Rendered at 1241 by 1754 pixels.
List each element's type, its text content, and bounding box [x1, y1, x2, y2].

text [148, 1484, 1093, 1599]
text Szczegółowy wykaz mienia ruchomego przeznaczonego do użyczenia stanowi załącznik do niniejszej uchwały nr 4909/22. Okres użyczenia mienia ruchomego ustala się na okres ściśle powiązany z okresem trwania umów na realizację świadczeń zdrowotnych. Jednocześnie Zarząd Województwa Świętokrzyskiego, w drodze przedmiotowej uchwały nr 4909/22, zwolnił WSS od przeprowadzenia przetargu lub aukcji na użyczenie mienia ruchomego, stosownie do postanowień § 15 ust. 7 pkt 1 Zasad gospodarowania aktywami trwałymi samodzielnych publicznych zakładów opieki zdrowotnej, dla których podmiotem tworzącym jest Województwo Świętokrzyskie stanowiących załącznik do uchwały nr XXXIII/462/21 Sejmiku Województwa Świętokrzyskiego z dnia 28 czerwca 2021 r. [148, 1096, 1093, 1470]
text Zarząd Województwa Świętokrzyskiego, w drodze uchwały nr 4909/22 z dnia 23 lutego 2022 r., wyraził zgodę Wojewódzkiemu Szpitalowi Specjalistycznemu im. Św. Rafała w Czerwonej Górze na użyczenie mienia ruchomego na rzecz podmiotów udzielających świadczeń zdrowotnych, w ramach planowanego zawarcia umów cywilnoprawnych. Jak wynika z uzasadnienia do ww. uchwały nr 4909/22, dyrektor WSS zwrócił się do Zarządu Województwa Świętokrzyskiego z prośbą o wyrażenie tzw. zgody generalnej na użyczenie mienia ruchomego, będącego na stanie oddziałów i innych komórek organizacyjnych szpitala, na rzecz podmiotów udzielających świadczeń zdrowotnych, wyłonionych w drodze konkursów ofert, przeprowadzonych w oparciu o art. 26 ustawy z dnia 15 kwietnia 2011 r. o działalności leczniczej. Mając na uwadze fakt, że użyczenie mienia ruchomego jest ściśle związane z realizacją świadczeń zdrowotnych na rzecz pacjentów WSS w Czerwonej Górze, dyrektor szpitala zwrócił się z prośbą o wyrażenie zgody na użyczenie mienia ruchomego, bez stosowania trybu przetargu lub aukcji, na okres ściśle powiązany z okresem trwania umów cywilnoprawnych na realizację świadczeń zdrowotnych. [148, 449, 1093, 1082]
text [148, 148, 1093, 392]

◆ What is expected ◆
Word for word, copy the listing above in its entirety.

◆ Final answer ◆
Rendered at 1241 by 1754 pixels.
List each element's type, its text content, and bounding box [x1, y1, x2, y2].

text [148, 1484, 1093, 1599]
text Szczegółowy wykaz mienia ruchomego przeznaczonego do użyczenia stanowi załącznik do niniejszej uchwały nr 4909/22. Okres użyczenia mienia ruchomego ustala się na okres ściśle powiązany z okresem trwania umów na realizację świadczeń zdrowotnych. Jednocześnie Zarząd Województwa Świętokrzyskiego, w drodze przedmiotowej uchwały nr 4909/22, zwolnił WSS od przeprowadzenia przetargu lub aukcji na użyczenie mienia ruchomego, stosownie do postanowień § 15 ust. 7 pkt 1 Zasad gospodarowania aktywami trwałymi samodzielnych publicznych zakładów opieki zdrowotnej, dla których podmiotem tworzącym jest Województwo Świętokrzyskie stanowiących załącznik do uchwały nr XXXIII/462/21 Sejmiku Województwa Świętokrzyskiego z dnia 28 czerwca 2021 r. [148, 1096, 1093, 1470]
text Zarząd Województwa Świętokrzyskiego, w drodze uchwały nr 4909/22 z dnia 23 lutego 2022 r., wyraził zgodę Wojewódzkiemu Szpitalowi Specjalistycznemu im. Św. Rafała w Czerwonej Górze na użyczenie mienia ruchomego na rzecz podmiotów udzielających świadczeń zdrowotnych, w ramach planowanego zawarcia umów cywilnoprawnych. Jak wynika z uzasadnienia do ww. uchwały nr 4909/22, dyrektor WSS zwrócił się do Zarządu Województwa Świętokrzyskiego z prośbą o wyrażenie tzw. zgody generalnej na użyczenie mienia ruchomego, będącego na stanie oddziałów i innych komórek organizacyjnych szpitala, na rzecz podmiotów udzielających świadczeń zdrowotnych, wyłonionych w drodze konkursów ofert, przeprowadzonych w oparciu o art. 26 ustawy z dnia 15 kwietnia 2011 r. o działalności leczniczej. Mając na uwadze fakt, że użyczenie mienia ruchomego jest ściśle związane z realizacją świadczeń zdrowotnych na rzecz pacjentów WSS w Czerwonej Górze, dyrektor szpitala zwrócił się z prośbą o wyrażenie zgody na użyczenie mienia ruchomego, bez stosowania trybu przetargu lub aukcji, na okres ściśle powiązany z okresem trwania umów cywilnoprawnych na realizację świadczeń zdrowotnych. [148, 449, 1093, 1082]
text [148, 148, 1093, 392]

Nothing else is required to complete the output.